Il s'avère en outre que la première lettre du vaccin qui sera administré à ce moment-là est toujours indiquée dans le système à côté des heures d'injection, ce qui via quelques clics, permet en fait de choisir le vaccin que l'on y recevra. "Il est vrai que le système Doclr (par lequel passent ces réservations, NDLR) fait référence aux lettres des types de vaccins", confirme Fatima Boudjaoui, porte-parole de la Commission communautaire commune de Bruxelles (Cocom), qui gère la campagne de vaccination. "Savoir cela peut en effet influencer les gens à demander un autre rendez-vous ou vaccin."
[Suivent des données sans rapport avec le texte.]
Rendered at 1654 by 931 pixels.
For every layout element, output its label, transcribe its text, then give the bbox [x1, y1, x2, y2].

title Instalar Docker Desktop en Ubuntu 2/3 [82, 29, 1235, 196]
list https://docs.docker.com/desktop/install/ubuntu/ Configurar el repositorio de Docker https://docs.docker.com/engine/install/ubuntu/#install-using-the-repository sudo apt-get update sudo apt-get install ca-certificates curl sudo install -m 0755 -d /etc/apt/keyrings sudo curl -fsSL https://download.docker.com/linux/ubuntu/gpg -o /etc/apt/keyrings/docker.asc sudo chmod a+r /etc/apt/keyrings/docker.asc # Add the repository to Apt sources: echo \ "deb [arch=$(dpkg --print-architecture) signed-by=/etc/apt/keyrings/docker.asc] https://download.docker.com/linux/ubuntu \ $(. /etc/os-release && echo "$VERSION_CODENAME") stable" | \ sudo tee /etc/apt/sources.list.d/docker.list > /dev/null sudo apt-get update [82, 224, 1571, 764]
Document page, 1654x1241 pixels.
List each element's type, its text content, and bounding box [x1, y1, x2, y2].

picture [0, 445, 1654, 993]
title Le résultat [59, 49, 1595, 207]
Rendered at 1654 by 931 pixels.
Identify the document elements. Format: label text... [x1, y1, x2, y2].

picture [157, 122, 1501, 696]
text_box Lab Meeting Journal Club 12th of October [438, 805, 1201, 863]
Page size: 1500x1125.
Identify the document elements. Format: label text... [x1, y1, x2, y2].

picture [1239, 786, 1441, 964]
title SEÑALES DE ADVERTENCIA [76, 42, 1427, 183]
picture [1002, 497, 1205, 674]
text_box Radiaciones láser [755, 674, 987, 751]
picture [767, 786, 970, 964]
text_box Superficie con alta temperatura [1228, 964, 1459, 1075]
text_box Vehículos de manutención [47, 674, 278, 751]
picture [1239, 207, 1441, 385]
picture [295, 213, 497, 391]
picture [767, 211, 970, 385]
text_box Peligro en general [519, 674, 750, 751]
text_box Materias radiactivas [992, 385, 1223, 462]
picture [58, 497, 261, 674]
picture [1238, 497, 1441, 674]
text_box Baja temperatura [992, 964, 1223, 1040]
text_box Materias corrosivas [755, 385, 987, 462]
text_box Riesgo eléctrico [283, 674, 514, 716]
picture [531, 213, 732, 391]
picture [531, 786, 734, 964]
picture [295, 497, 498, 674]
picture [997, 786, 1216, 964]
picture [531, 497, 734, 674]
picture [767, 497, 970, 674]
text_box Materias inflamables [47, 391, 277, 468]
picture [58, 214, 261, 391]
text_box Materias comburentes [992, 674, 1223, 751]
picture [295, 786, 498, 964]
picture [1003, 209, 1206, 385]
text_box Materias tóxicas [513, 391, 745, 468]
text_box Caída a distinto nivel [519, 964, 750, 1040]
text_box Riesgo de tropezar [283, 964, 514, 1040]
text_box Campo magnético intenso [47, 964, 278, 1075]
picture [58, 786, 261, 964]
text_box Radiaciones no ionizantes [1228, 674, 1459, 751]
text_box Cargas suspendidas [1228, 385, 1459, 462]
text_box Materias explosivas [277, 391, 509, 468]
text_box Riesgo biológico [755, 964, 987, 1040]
"Nous n'avons pas configuré le système de réservation de cette manière. Les lettres des vaccins y figurent par défaut", explique Inge Neven, coordinatrice de l'équipe d'inspection d'hygiène de la Cocom.

Cette possibilité de faire du "shopping aux vaccins" est étonnante car, depuis des mois, le but des autorités est totalement opposé. "Le shopping aux vaccins est et reste impossible, nous avons trois vaccins qui sont considérés comme de bons vaccins médico-scientifiques", disait ainsi encore en mars dernier Dirk Ramaekers (KU Leuven), président de la taskforce vaccination. C'est alors que les premiers problèmes concernant le vaccin d'AstraZeneca ont commencé à faire surface.

A partir de lundi, Bruxelles délaissera toutefois le système fédéral de réservation Doclr et lancera son propre Bruvax.